Post #652: Some perspective on where we stand.

Posted on April 17, 2020

 

For the moment, let’s make the happy assumption that the trend document in the last post holds.  I just want to make sure we all grasp how bizarre this situation is, why risks remain high, and why we’re going to see a lot of dithering over policy choices in the months ahead.


Normally, a pandemic moves along a “sigmoid curve” or “logistic curve”.  I described this in my brief tutorial on the math of epidemics (Post #625).  The disease “runs its course”, spreading through the population  until the natural immunity of those who have survived it breaks the chain of transmission.

So, it starts out small, spreads like wildfire at some point, then eventually stops when potential new victims become fewer and fewer.  Resulting in a sort of S-shaped curve, known as a sigmoid or logistic curve.

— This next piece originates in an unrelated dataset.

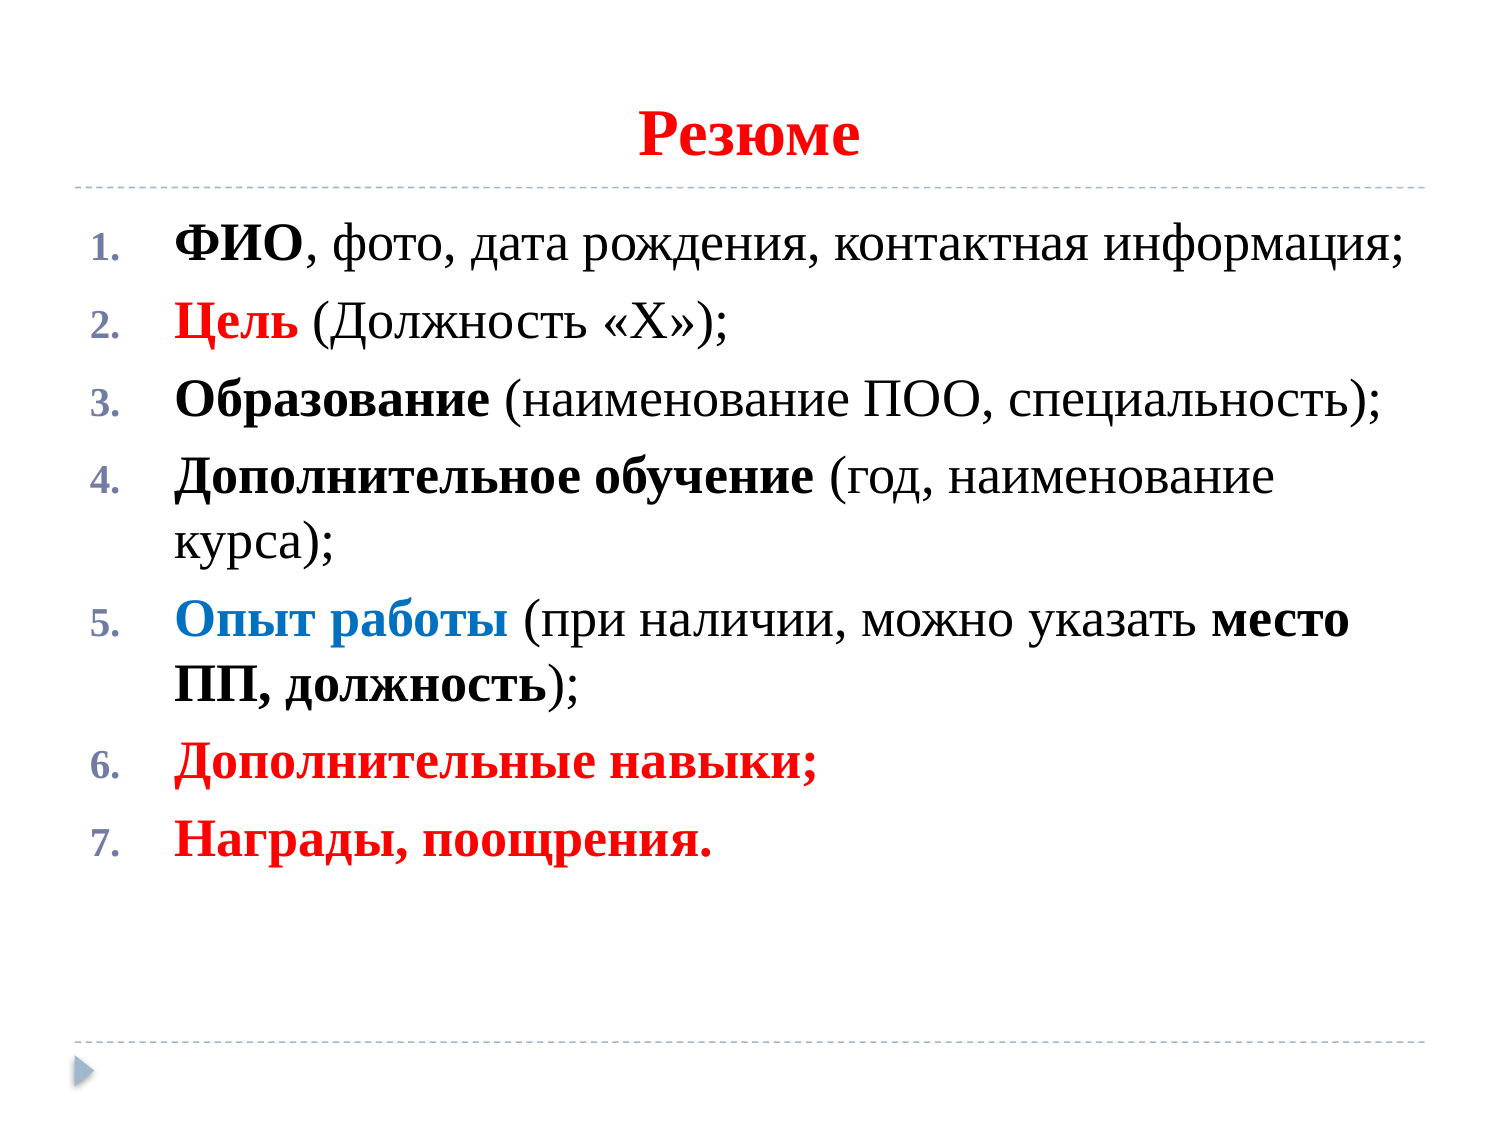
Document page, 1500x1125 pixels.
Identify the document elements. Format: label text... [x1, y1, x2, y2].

title Резюме [75, 35, 1425, 176]
list ФИО, фото, дата рождения, контактная информация; Цель (Должность «X»); Образование (наименование ПОО, специальность); Дополнительное обучение (год, наименование курса); Опыт работы (при наличии, можно указать место ПП, должность); Дополнительные навыки; Награды, поощрения. [75, 199, 1425, 1038]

Several credible sources separately suggested that 60 to 70 percent of the population would eventually be infected with COVID-19, if this pandemic were to run its natural course.  Famously, German Chancellor Merkel said that 70 percent of the German population would be infected.  Estimates for the West Coast states ran in the mid-60-percents.

And so, that graph above, that’s as fairly realistic representation of what would have happened, absent drastic action on our part.  The disease would have run its course over the next few months, and finally stopped when 70 percent of the population had been infected.

But, in fact, in Virginia, even in Fairfax County, at the outside, less than one percent of the population has been infected.  You can see my calculation laid out in Post #624.  I might, given what I now know, change those assumptions a bit, in a way that would increase the total.  But nothing that would change the magnitude of the results.  At the outside, one percent of Virginians have been infected.

And that’s what leads to the graph at the top of this page.  If the trends hold, we will have been able to slow, then stop, the spread of this within Virginia.  But the rest of the sigmoid curve still looms over us.

Bottom line:  If we go back to doing what we were doing, we’ll go back to dying as we were dying.  We’ll just get back to riding up the sigmoid curve.

So anyone with an ounce of sense knows that whatever we do next, it’s not going to be a “return to normal”, in the sense of going back to the USA of 1/1/2020.  As long as even a handful of infectious cases remain out “in the wild” in Virginia, if we simply went back to our lifestyle as of 1/1/2020,  give it a couple of months, and we’ll just restart our journey up the sigmoid curve.

This is not news to people who study epidemics.  US scientists and public health officials have been saying this for months.  This is only news to people who can’t or won’t be bothered to listen to the experts.

But here’s the thing:  We’ve never been in this situation before.  Nobody has.  I’m pretty sure that the human population has never before in history stopped a pandemic.  Certainly not this early in the game.

So nobody is quite sure what to do next.  The only thing we can be sure about is that simplistic little drawing of “flatten the curve” isn’t correct.  It’s going to look a lot more like the modified version I posted about a month ago, than like that nice smooth clean ending that you see in the original “flatten the curve” illustrations.

You’re undoubtedly going to see a lot of people, starting in a few weeks, calling for dropping all of the current restrictions.  Big, bold, self-assured statements about what is right for America.  Calls to put an end to our economic suffering.

Those people are stupid.  Full stop.

The problem is, you’re going to see the smartest people in the room do a lot of dithering.  Don’t take that as a sign of weakness.  Don’t take that as a sign that they don’t know what they are doing.

Take that as an indication that they know that they don’t know what they are doing, and they are proceeding accordingly.  Nobody has ever had to deal with this before.  And the fact that a) they know what they don’t know, and b) they understand that the sigmoid curve still hangs over use — that’s what separates them from the dummies who call for an immediate return to “normal”.

Our various governments are going to have to do what seems plausible, and shift gears as required.  Some people will surely try to interpret that as a sign of weakness.  I just interpret that as an accurate reflection of reality.

Sometimes, you really don’t know what to do.  And in that case, the worst thing you can do is pretend that you do, take a course of action, and stick with it.  This is one case where the people who have no clear and bold plan are the only people who actually have a plan.